The European Court of Human Rights has today issued a very important ruling which puts something of a brake on the worst kind of surrogacy. The case involved an Italian couple who used a surrogate mother in Russia to have a child to whom neither of them were biologically related. The Court has ruled that the Italian authorities were within their rights to remove the child from the couple.
An earlier ruling by the Court said that the Italian authorities had violated Article 8 of the European Convention on Human Rights, which deals with private and family life. The Grand Chamber of the court has now overturned that earlier ruling.

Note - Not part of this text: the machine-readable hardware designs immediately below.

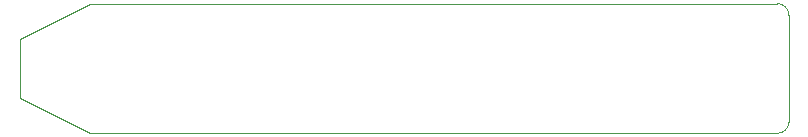
<source format=gbr>
G04 #@! TF.GenerationSoftware,KiCad,Pcbnew,(5.1.5-0-10_14)*
G04 #@! TF.CreationDate,2020-08-22T00:29:30-07:00*
G04 #@! TF.ProjectId,Separator,53657061-7261-4746-9f72-2e6b69636164,rev?*
G04 #@! TF.SameCoordinates,Original*
G04 #@! TF.FileFunction,Profile,NP*
%FSLAX46Y46*%
G04 Gerber Fmt 4.6, Leading zero omitted, Abs format (unit mm)*
G04 Created by KiCad (PCBNEW (5.1.5-0-10_14)) date 2020-08-22 00:29:30*
%MOMM*%
%LPD*%
G04 APERTURE LIST*
%ADD10C,0.050000*%
G04 APERTURE END LIST*
D10*
X100860000Y-65000000D02*
X100860000Y-70000000D01*
X116000000Y-62000000D02*
X106860000Y-62000000D01*
X106860000Y-73000000D02*
X100860000Y-70000000D01*
X106860000Y-62000000D02*
X100860000Y-65000000D01*
X116000000Y-73000000D02*
X106860000Y-73000000D01*
X166000000Y-72000000D02*
G75*
G02X165000000Y-73000000I-1000000J0D01*
G01*
X165000000Y-62000000D02*
G75*
G02X166000000Y-63000000I0J-1000000D01*
G01*
X165000000Y-62000000D02*
X116000000Y-62000000D01*
X166000000Y-72000000D02*
X166000000Y-63000000D01*
X116000000Y-73000000D02*
X165000000Y-73000000D01*
M02*

</source>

The Italian authorities removed the child from the parents in order to protect other children. They did not want to see what amounted to a market in children being created. What the couple in question did was, in effect, to order and buy a child that was not theirs. The Italian State wanted the child to be adopted by another couple instead.
The adoption process was begun (it is now finalised) but the couple who obtained the child in Russia went eventually before the European Court of Human Rights in order to win the right to become the child’s legal parents.
The decision by the European Court of Human Rights is quite narrow in scope. The fact that neither one of the couple has a biological relationship with the child was decisive. It was on this ground that the court decided they are not a family under the Convention.
The decision has nothing to say about cases where one of the couple might be biologically related to the child, nor does it require signatories to the Convention to follow the Italian path, but it is a step in the right direction because if the original ruling had stood, it would have put big pressure on signatories to the Convention, including Ireland, to authorise what amounts to baby-buying.
Of course, it remains the case that surrogacy per se remains deeply problematic because it always divides the mother of a child into two people (the birth or surrogate mother, and the biological mother who provided the egg). Furthermore, because the women who effectively rent out their wombs (even so-called ‘non-commercial surrogacy’ involves big payments), are nearly always poorer than those who use their wombs, the practice is almost inherently exploitative.